Saved entries
════

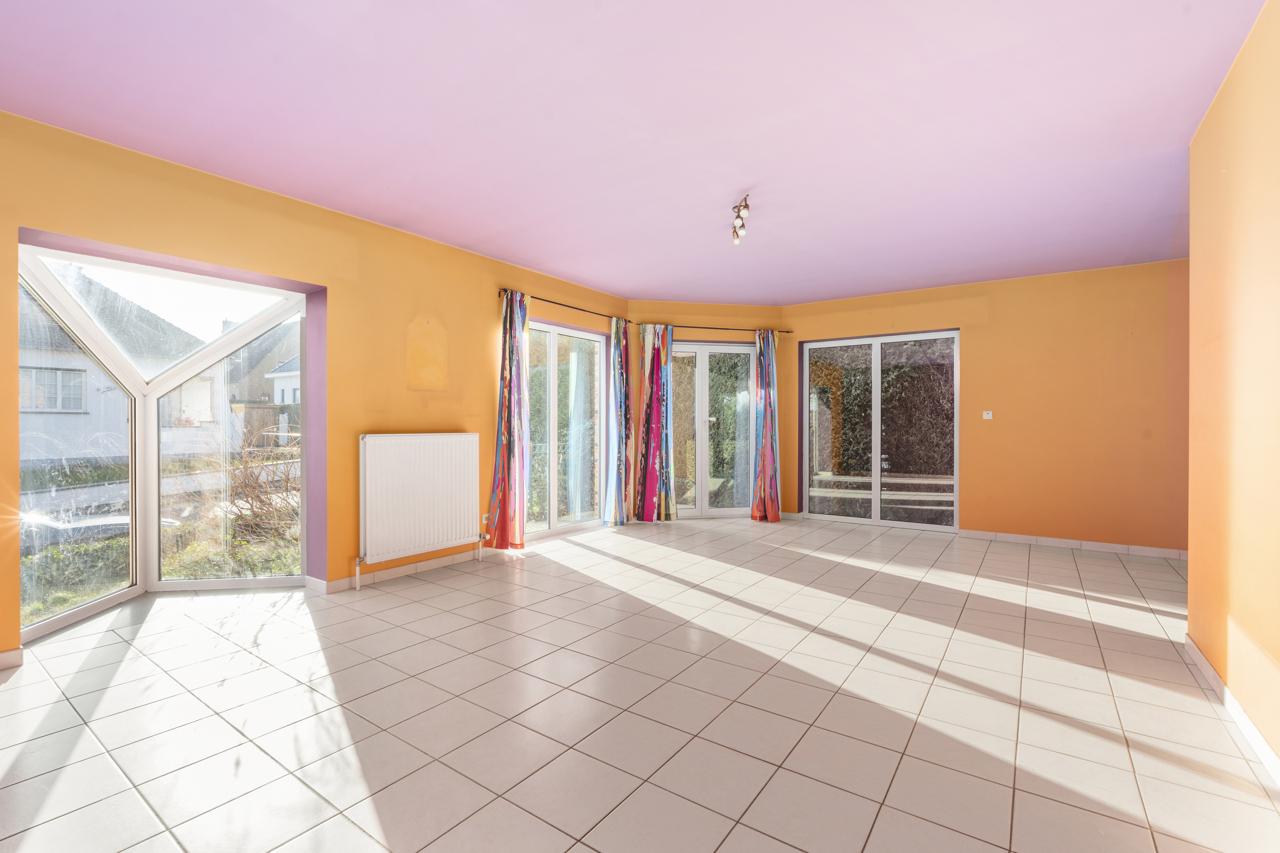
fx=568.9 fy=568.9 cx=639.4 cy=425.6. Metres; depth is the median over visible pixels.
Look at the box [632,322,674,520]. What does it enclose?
curtain
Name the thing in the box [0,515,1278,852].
tiled floor
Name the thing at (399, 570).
baseboard
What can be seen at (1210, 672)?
baseboard
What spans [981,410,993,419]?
light switch
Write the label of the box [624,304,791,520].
back wall
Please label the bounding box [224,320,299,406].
house
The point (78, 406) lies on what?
house
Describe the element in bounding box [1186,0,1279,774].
right wall
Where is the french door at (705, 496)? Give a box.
[670,339,756,517]
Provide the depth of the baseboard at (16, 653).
2.54 m
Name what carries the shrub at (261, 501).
on the ground
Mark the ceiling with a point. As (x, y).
(722, 190)
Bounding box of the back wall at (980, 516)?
[784,259,1189,555]
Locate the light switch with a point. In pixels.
(985, 416)
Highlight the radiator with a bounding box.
[357,432,481,584]
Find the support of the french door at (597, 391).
in the left wall at (484, 332)
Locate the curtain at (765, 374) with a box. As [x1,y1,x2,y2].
[750,330,780,522]
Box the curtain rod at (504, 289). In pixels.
[498,289,636,325]
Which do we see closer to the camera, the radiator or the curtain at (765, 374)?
the radiator
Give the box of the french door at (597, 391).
[524,317,607,538]
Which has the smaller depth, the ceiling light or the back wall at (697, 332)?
the ceiling light
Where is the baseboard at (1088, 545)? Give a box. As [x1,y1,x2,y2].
[958,528,1186,559]
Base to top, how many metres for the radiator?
0.926 m
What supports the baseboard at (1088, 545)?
attached to the back wall at (980, 516)
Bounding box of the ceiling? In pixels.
[0,0,1267,306]
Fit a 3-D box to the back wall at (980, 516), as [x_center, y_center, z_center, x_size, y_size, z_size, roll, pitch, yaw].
[3.302,-0.156,5.676,4.106,2.506,0.203,0,0,36]
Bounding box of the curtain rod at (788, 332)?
[634,321,791,334]
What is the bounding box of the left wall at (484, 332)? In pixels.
[0,110,628,658]
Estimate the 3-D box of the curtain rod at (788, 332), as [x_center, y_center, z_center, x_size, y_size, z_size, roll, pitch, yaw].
[0.821,-1.138,6.631,2.209,0.057,0.124,0,0,-10]
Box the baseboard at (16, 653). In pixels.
[0,646,23,670]
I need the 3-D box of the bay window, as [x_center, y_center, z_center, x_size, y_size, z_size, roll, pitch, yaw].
[-2.687,0.058,3.322,0.794,2.058,1.453,0,0,36]
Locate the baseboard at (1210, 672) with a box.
[1184,633,1279,790]
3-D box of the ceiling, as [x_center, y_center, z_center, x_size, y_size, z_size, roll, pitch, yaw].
[0.466,-1.451,3.030,5.381,0.125,7.218,0,0,36]
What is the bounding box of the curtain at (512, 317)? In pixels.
[486,289,530,552]
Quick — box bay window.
[17,236,314,642]
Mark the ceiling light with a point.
(735, 207)
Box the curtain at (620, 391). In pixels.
[604,318,634,526]
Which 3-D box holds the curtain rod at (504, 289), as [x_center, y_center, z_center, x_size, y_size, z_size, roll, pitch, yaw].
[-0.663,-1.149,5.640,0.127,0.056,1.921,0,0,36]
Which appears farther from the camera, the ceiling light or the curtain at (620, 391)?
the curtain at (620, 391)
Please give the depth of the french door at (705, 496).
6.66 m
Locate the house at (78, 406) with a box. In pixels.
[19,264,224,462]
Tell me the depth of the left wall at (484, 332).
3.72 m
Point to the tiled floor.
(384, 596)
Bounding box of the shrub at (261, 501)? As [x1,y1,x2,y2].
[214,427,300,544]
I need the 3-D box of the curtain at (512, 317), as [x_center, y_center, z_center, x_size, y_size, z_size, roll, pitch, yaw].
[-1.073,-0.042,4.767,0.183,2.206,0.438,0,0,36]
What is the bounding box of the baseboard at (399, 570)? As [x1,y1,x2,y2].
[309,545,500,593]
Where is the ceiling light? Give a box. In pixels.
[730,193,750,245]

════

* [About this task]: All of the data above needs to be given again exactly. Leave out each image.

* [Response for this exercise]:
fx=568.9 fy=568.9 cx=639.4 cy=425.6. Metres; depth is the median over visible pixels.
Look at the box [632,322,674,520]. What does it enclose?
curtain
Name the thing in the box [0,515,1278,852].
tiled floor
Name the thing at (399, 570).
baseboard
What can be seen at (1210, 672)?
baseboard
What spans [981,410,993,419]?
light switch
Write the label of the box [624,304,791,520].
back wall
Please label the bounding box [224,320,299,406].
house
The point (78, 406) lies on what?
house
Describe the element in bounding box [1186,0,1279,774].
right wall
Where is the french door at (705, 496)? Give a box.
[670,339,756,517]
Provide the depth of the baseboard at (16, 653).
2.54 m
Name what carries the shrub at (261, 501).
on the ground
Mark the ceiling with a point. As (x, y).
(722, 190)
Bounding box of the back wall at (980, 516)?
[784,259,1189,555]
Locate the light switch with a point. In pixels.
(985, 416)
Highlight the radiator with a bounding box.
[357,432,481,584]
Find the support of the french door at (597, 391).
in the left wall at (484, 332)
Locate the curtain at (765, 374) with a box. As [x1,y1,x2,y2].
[750,330,780,522]
Box the curtain rod at (504, 289). In pixels.
[498,289,636,325]
Which do we see closer to the camera, the radiator or the curtain at (765, 374)?
the radiator
Give the box of the french door at (597, 391).
[524,317,607,538]
Which has the smaller depth, the ceiling light or the back wall at (697, 332)?
the ceiling light
Where is the baseboard at (1088, 545)? Give a box. As [x1,y1,x2,y2].
[958,528,1186,559]
Base to top, how many metres for the radiator?
0.926 m
What supports the baseboard at (1088, 545)?
attached to the back wall at (980, 516)
Bounding box of the ceiling? In pixels.
[0,0,1267,306]
Fit a 3-D box to the back wall at (980, 516), as [x_center, y_center, z_center, x_size, y_size, z_size, roll, pitch, yaw].
[3.302,-0.156,5.676,4.106,2.506,0.203,0,0,36]
Bounding box of the curtain rod at (788, 332)?
[634,321,791,334]
What is the bounding box of the left wall at (484, 332)? In pixels.
[0,110,628,658]
Estimate the 3-D box of the curtain rod at (788, 332), as [x_center, y_center, z_center, x_size, y_size, z_size, roll, pitch, yaw].
[0.821,-1.138,6.631,2.209,0.057,0.124,0,0,-10]
Box the baseboard at (16, 653). In pixels.
[0,646,23,670]
I need the 3-D box of the bay window, as [x_center, y_center, z_center, x_size, y_size, z_size, roll, pitch, yaw].
[-2.687,0.058,3.322,0.794,2.058,1.453,0,0,36]
Locate the baseboard at (1210, 672) with a box.
[1184,633,1279,790]
3-D box of the ceiling, as [x_center, y_center, z_center, x_size, y_size, z_size, roll, pitch, yaw].
[0.466,-1.451,3.030,5.381,0.125,7.218,0,0,36]
What is the bounding box of the curtain at (512, 317)? In pixels.
[486,289,530,552]
Quick — box bay window.
[17,236,314,642]
Mark the ceiling light with a point.
(735, 207)
Box the curtain at (620, 391). In pixels.
[604,318,634,526]
Which 3-D box holds the curtain rod at (504, 289), as [x_center, y_center, z_center, x_size, y_size, z_size, roll, pitch, yaw].
[-0.663,-1.149,5.640,0.127,0.056,1.921,0,0,36]
Which appears farther from the camera, the ceiling light or the curtain at (620, 391)?
the curtain at (620, 391)
Please give the depth of the french door at (705, 496).
6.66 m
Locate the house at (78, 406) with a box. In pixels.
[19,264,224,462]
Tell me the depth of the left wall at (484, 332).
3.72 m
Point to the tiled floor.
(384, 596)
Bounding box of the shrub at (261, 501)? As [x1,y1,x2,y2].
[214,427,300,544]
I need the 3-D box of the curtain at (512, 317), as [x_center, y_center, z_center, x_size, y_size, z_size, roll, pitch, yaw].
[-1.073,-0.042,4.767,0.183,2.206,0.438,0,0,36]
What is the bounding box of the baseboard at (399, 570)? As [x1,y1,x2,y2].
[309,545,500,593]
Where is the ceiling light? Give a box. In pixels.
[730,193,750,245]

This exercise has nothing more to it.